> **DIRECTIONS**:
A) Answer these questions about the FermiHubbardModel page that follows:
(i) What number does the code example pass as onsite_interaction?
(ii) What does the lattice attribute return?
(iii) What return type is given for second_q_op()?
B) In the listing below, report every line that contains the word "Which".

> **GIVEN PASSAGE**:
--- START ---

FermiHubbardModel

class FermiHubbardModel(lattice, onsite_interaction)

ベースクラス: LatticeModel

The Fermi-Hubbard model.

This class implements the following Hamiltonian:

\[H = \sum_{i, j}\sum_{\sigma = \uparrow, \downarrow} t_{i, j} c_{i, \sigma}^\dagger c_{j, \sigma} + U \sum_{i} n_{i, \uparrow} n_{i, \downarrow},\]

where \(c_{i, \sigma}^\dagger\) and \(c_{i, \sigma}\) are creation and annihilation operators of a fermion at the site \(i\) with spin \(\sigma\). The operator \(n_{i, \sigma}\) is the number operator, which is defined by \(n_{i, \sigma} = c_{i, \sigma}^\dagger c_{i, \sigma}\). The matrix \(t_{i, j}\) is a Hermitian matrix called the interaction matrix. The parameter \(U\) represents the strength of the on-site interaction.

This model is instantiated using a Lattice. For example, using a LineLattice:

line_lattice = LineLattice(num_nodes=10, boundary_condition=BoundaryCondition.OPEN)

fermi_hubbard_model = FermiHubbardModel(
    line_lattice.uniform_parameters(
        uniform_interaction=-1.0,
        uniform_onsite_potential=0.0,
    ),
    onsite_interaction=5.0,
)

パラメータ:

• lattice (Lattice) – Lattice on which the model is defined.

• onsite_interaction (complex) – The strength of the on-site interaction.

Attributes

lattice

Return the input lattice.

Note, that this returns the internal lattice object without copying it. Thus, changing the returned lattice object, will affect the internal lattice stored in this Hamiltonian.

register_length

Methods

hopping_matrix()

Return the hopping matrix.

戻り値の型:

ndarray

interaction_matrix()

Return the interaction matrix

戻り値:

The interaction matrix.

戻り値の型:

ndarray

interpret(result)

Interprets an EigenstateResult in this hamiltonians context.

パラメータ:

result (EigenstateResult) – the result to add meaning to.

second_q_op()

Return the Hamiltonian of the Fermi-Hubbard model in terms of FermionicOp.

戻り値:

The Hamiltonian of the Fermi-Hubbard model.

戻り値の型:

FermionicOp

--- END ---

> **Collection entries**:
--- START ---

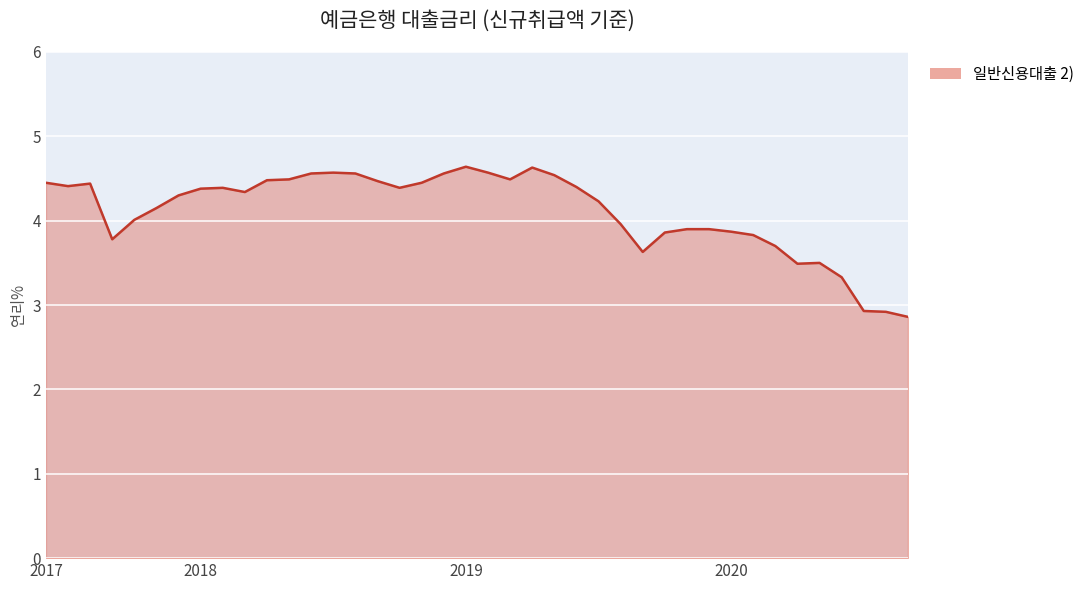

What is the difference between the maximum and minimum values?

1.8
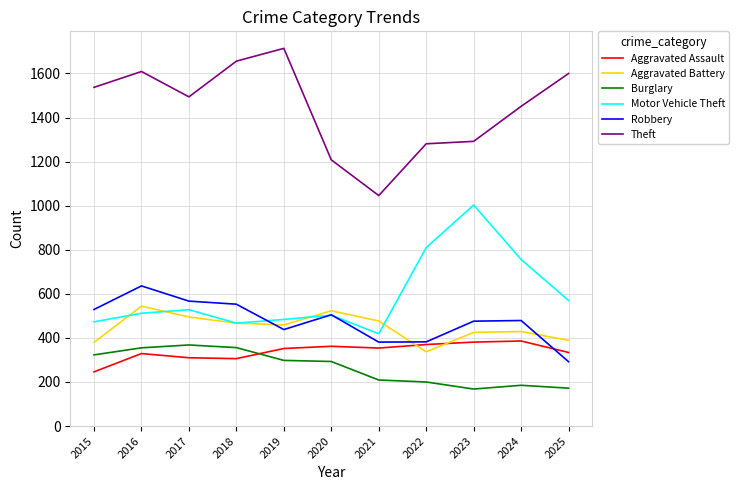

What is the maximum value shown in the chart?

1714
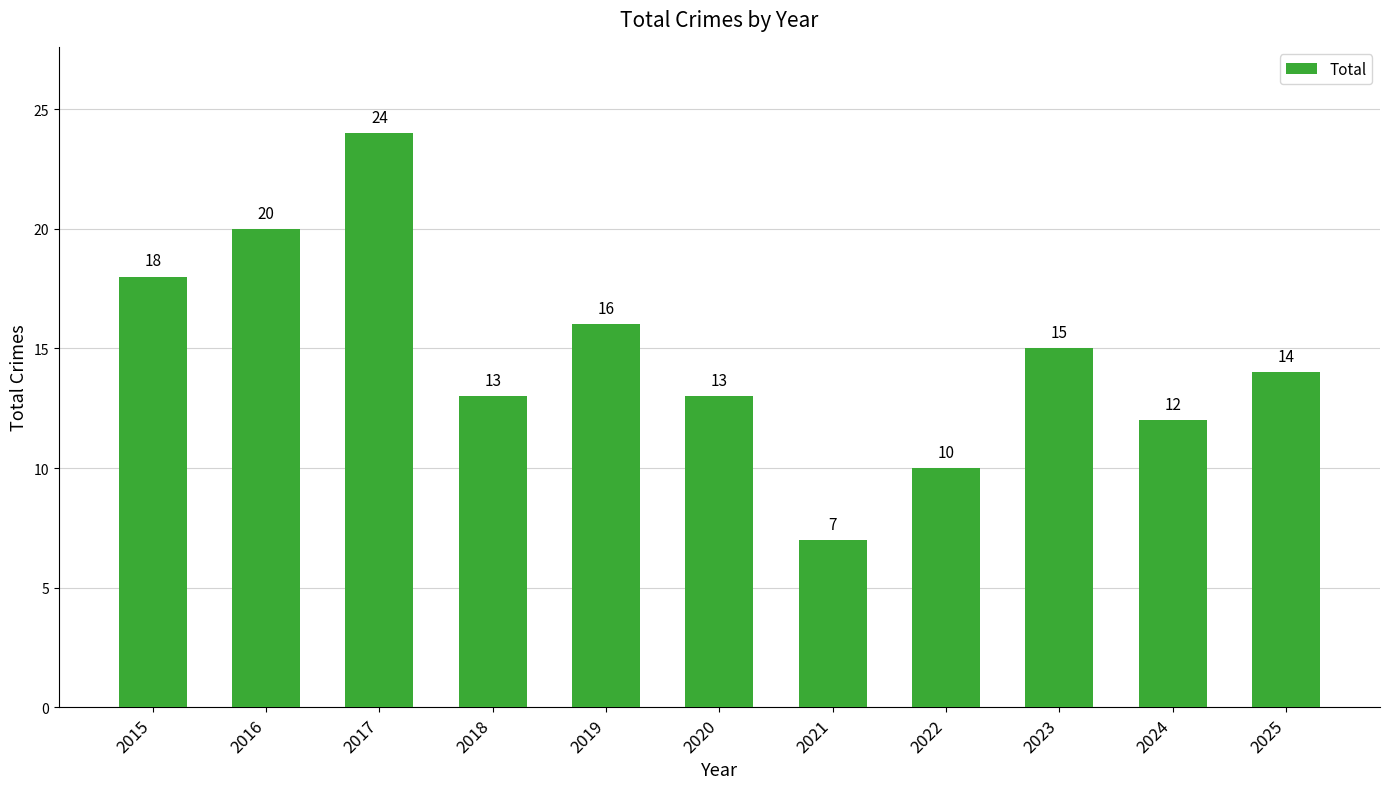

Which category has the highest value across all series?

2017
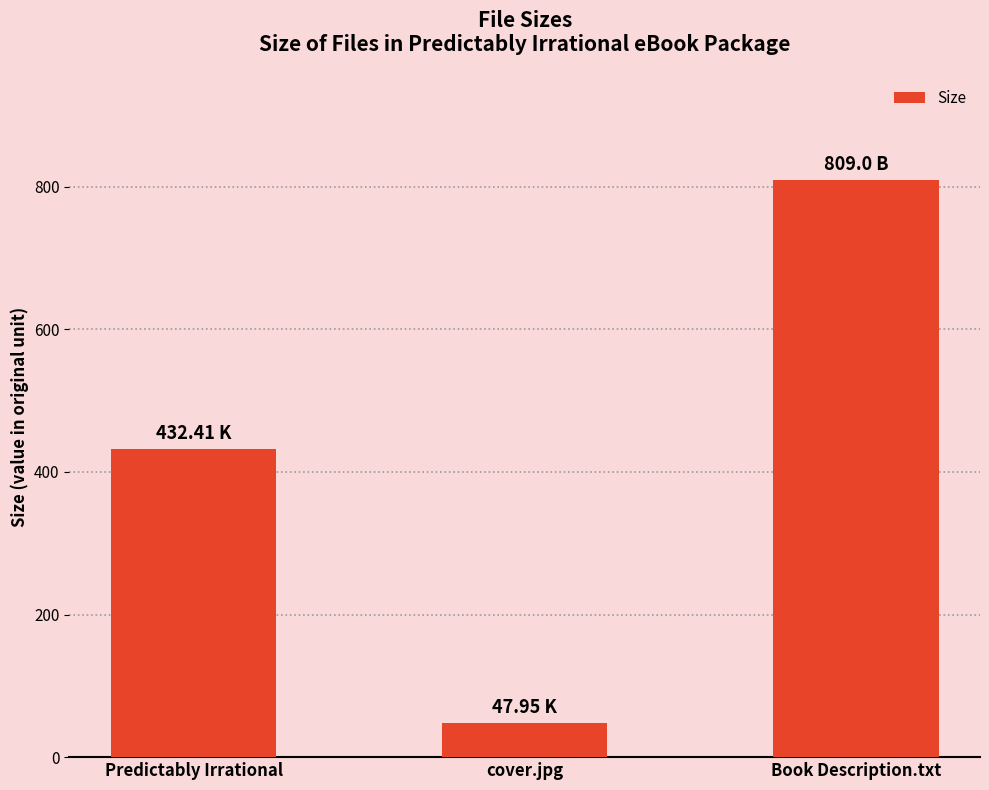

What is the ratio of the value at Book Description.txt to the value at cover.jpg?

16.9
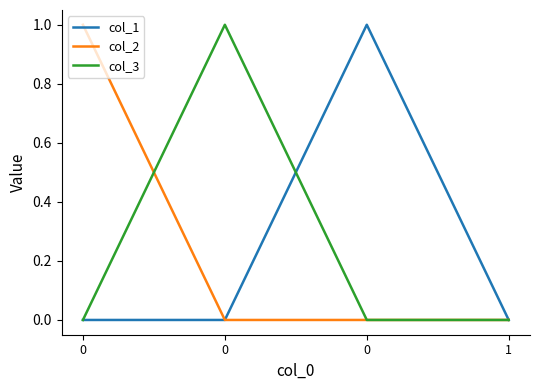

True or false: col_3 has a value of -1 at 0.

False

--- END ---
--- START ---

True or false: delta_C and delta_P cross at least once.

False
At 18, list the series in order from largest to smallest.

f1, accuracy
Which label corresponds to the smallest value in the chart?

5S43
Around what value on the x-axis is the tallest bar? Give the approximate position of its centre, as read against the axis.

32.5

--- END ---

> **SOLUTIONS TO THE EXERCISE**:
A)
(i) 5.0
(ii) The input lattice. It is the internal lattice object, returned without copying.
(iii) FermionicOp

B)
Which category has the highest value across all series?
Which label corresponds to the smallest value in the chart?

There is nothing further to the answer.